Jin cleared his throat. “A travel companion,” he answered. He looked down sharply at Kris, Connor noticed, but then met his eyes with a clear and unreadable gaze.
“We know you’re there,” Connor yelled up the trail. “Come down slowly.”
The footsteps stopped immediately, but he couldn’t see anyone. After a long pause, there was a curse, then the footsteps began again, moving slowly toward
them. He glanced sharply at Jin, then back up the trail. The light from the day was fading quickly, and Connor realized too late that it would be dark soon. It felt like an hour had passed by the time a figure came into view. In a full snowsuit, with the hood pulled up, Connor could make out little, other than that the person was a man. But as he approached, he could see parts of his face and realized the new stranger was young.

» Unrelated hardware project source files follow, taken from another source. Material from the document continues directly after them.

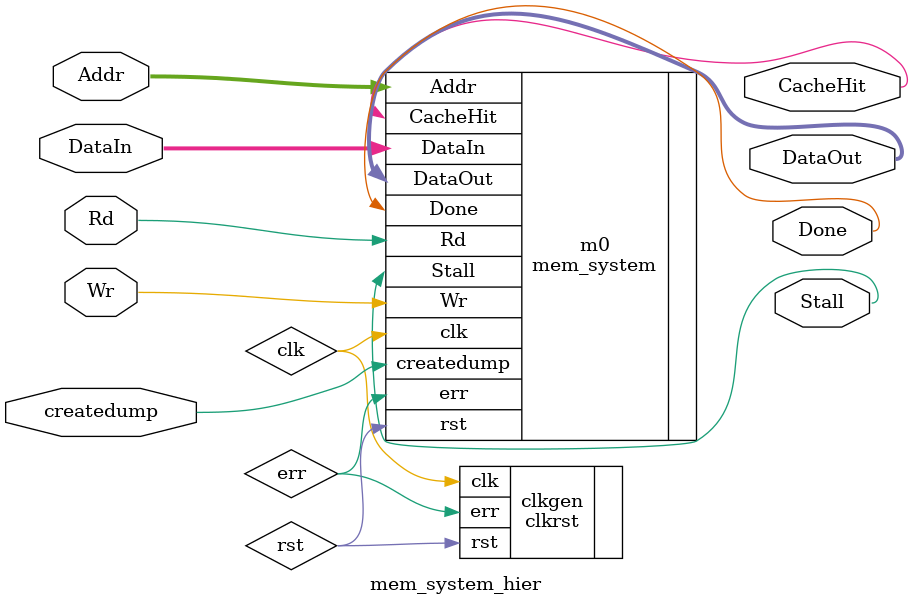
<source format=v>
/* $Author: karu $ */
/* $LastChangedDate: 2009-04-24 09:28:13 -0500 (Fri, 24 Apr 2009) $ */
/* $Rev: 77 $ */

module mem_system_hier(/*AUTOARG*/
   // Outputs
   DataOut, Done, Stall, CacheHit, 
   // Inputs
   Addr, DataIn, Rd, Wr, createdump
   );
   
   
   input [15:0] Addr;
   input [15:0] DataIn;
   input        Rd;
   input        Wr;
   input        createdump;
   
   output [15:0] DataOut;
   output Done;
   output Stall;
   output CacheHit;

   /* data_mem = 1, inst_mem = 0 *
    * needed for cache parameter */
   parameter mem_type = 0;


   /*AUTOWIRE*/
   // Beginning of automatic wires (for undeclared instantiated-module outputs)
   wire                 err;                    // From m0 of mem_system.v
   // End of automatics

   clkrst clkgen(.clk(clk),
                 .rst(rst),
                 .err(err) );
   // For now force to be data memory all the time
   // Does not matter until you hook this up into your final processor
   
   mem_system #(1) m0(/*AUTOINST*/
                      // Outputs
                      .DataOut          (DataOut[15:0]),
                      .Done             (Done),
                      .Stall            (Stall),
                      .CacheHit         (CacheHit),
                      .err              (err),
                      // Inputs
                      .Addr             (Addr[15:0]),
                      .DataIn           (DataIn[15:0]),
                      .Rd               (Rd),
                      .Wr               (Wr),
                      .createdump       (createdump),
                      .clk              (clk),
                      .rst              (rst));
   
endmodule // mem_system_hier
// DUMMY LINE FOR REV CONTROL :9:

</source>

“Ah, shit,” Drake cursed, and then said, “Kris, wait.”
She had stood behind Connor, and stared up the trail at the young man. With a gloved hand, she pushed her bangs out of her face. With her lips pressed together and her eyes squinted, Connor realized she knew the boy. And wasn’t happy to see him. It took almost a full minute for his brain to make the connection, but by then, the boy had seen Kris, too. He sprinted down the rest of the trail and skidded to a stop in the mush when Zoey let out a soft bark.
“Cole,” Kris whispered. She bent down, and Connor flinched as something flung over his shoulder. A small rock landed in the snow beside Cole’s foot, but he didn’t react. The boy stared at Kris with his mouth hung open in surprise, and rubbed at his eyes.
“You’re alive?” he croaked. “You’re alive.”
She threw another rock, then another, and continued chucking miscellaneous objects from the forest floor at the boy until she pegged him in the face. He stumbled backwards, holding his mouth, but began to laugh when he pulled his glove away and saw fresh blood on it.
“What are you doing out here, man?” Drake grumbled.
Cole, giddy and quickly regaining color to his cheeks, bounced on his toes from excitement. “I came out here for her…for Kris,” he said. When he smiled, his teeth were stained red. “I can’t believe I found you.”
“You didn’t,” she snapped.
Confused, he searched every face in the group, then realized that Riley was on the ground. “Is she okay?” he took two steps forward, and Connor closed the gap between them, pushing hard on the boy’s chest.